The United States has a strong history of commutation and pardons, following English common law. Chief executives often sign a flurry of pardons and commutations on their way out, usually on their final day in office. President Bush, at least, acted while Libby’s sentence was fresh, and is prepared to take the criticism.

So, did Libby get a free pass, or did he just benefit from American tradition? A constitutional guarantee, actually?

We side with the Constitution and a president’s prerogative.

No one has to like it, but we must accept it.

Libby lied about what he knew regarding the leaked identity of CIA operative Valerie Plame (as did others). He was wrong and history will forever know his guilt.

But, he has connections, and there is a much-used tool in the constitutional toolbox allowing executives to pardon and commute sentences. Bush used that tool.

Other presidents have done the same for criminals, we might argue, who committed worse crimes.

Take President Eisenhower, for example. Another Republican.

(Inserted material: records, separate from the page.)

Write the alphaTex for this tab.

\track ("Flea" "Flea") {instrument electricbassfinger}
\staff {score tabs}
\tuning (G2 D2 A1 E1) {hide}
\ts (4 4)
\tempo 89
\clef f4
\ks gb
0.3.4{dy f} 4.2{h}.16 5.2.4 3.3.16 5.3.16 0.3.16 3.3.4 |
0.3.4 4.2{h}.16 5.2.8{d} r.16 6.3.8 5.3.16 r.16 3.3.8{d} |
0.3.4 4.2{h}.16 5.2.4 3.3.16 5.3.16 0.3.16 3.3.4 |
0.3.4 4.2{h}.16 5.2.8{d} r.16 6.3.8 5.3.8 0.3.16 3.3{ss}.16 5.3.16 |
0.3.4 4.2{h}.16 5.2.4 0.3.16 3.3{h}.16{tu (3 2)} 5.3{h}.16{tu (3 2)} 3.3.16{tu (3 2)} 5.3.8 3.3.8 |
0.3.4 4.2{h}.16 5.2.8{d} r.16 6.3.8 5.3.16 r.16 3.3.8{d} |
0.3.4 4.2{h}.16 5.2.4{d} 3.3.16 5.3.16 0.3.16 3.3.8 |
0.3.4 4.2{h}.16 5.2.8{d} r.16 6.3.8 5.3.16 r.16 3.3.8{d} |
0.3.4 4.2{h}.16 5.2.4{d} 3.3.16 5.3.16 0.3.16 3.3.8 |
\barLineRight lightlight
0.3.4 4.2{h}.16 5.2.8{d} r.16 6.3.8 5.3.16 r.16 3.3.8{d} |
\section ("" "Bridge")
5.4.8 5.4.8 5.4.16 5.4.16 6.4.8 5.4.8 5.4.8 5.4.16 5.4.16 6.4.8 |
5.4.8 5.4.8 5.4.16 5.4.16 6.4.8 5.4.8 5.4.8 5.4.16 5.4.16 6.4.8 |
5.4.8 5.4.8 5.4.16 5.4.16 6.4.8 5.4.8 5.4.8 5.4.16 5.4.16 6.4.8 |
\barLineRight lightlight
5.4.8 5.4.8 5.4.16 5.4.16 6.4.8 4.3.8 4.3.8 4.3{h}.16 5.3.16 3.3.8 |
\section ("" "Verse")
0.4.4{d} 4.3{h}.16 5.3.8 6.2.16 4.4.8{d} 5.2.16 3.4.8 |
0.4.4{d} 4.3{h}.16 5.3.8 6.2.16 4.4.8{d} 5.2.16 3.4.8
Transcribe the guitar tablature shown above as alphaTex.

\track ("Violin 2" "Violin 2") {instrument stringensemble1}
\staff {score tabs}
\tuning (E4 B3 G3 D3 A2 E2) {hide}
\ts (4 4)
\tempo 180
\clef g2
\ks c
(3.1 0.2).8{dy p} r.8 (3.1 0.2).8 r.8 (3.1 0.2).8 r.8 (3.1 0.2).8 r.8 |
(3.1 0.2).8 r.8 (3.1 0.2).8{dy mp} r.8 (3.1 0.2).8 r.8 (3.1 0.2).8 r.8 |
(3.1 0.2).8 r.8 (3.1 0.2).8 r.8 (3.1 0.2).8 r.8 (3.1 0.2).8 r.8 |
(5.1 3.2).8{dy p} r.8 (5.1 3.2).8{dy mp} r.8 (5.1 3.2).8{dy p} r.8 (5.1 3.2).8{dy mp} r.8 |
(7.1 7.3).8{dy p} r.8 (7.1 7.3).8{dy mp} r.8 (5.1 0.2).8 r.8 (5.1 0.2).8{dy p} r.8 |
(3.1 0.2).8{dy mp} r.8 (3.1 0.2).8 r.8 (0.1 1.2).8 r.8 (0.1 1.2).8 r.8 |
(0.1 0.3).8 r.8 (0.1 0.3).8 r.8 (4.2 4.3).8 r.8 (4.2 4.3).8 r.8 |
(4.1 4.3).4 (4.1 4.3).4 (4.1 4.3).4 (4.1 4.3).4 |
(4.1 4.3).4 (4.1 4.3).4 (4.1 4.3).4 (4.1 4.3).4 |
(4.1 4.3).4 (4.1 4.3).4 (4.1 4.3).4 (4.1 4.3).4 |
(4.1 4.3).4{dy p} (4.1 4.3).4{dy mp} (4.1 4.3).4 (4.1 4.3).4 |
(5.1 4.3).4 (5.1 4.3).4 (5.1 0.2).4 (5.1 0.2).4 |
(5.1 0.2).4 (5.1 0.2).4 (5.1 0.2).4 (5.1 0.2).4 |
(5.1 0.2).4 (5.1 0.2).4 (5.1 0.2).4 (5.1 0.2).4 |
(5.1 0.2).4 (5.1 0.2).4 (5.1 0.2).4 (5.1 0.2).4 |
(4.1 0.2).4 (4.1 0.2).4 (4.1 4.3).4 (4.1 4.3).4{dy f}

In 1960, Eisenhower commuted the sentence of former Army Master Sgt. Maurice L. Schick from death to life imprisonment. Schick murdered an 8-year-old Japanese girl in 1954, a violent and politically charged crime that rattled the nation.

Schick appealed the commutation to the U.S. Supreme Court, arguing it was unfair to imprison him for life without the possibility of parole. Libby, at least, isn’t likely to complain about the presidential largesse.

House Speaker Nancy Pelosi said President Bush’s action demonstrates he “condones criminal conduct.”

Former Ambassador Joseph Wilson, Plame’s husband, told NBC the president’s action “utterly subverted the rule of law and the system of justice that has undergirded this country of ours for the past 220 years.”

Really? Didn’t President Clinton do the same when he tired his hand signing pardons during his final days in office?

Since the U.S. Constitution is the underlying document that established our justice system, how could the use of the document’s pardoning and commutation power be subversive?

It can’t.

And it will never be, unless we as a nation amend the Constitution to eliminate this executive power.

To suggest President Bush used his power to help a friend is fair, but his office allows it. The Constitution doesn’t outline why commutations and pardons can be made; they are made by presidents for whatever reasons they deem.

Did Libby get an early Independence Day gift?

You bet.

He can thank the U.S. Constitution and our Founding Fathers.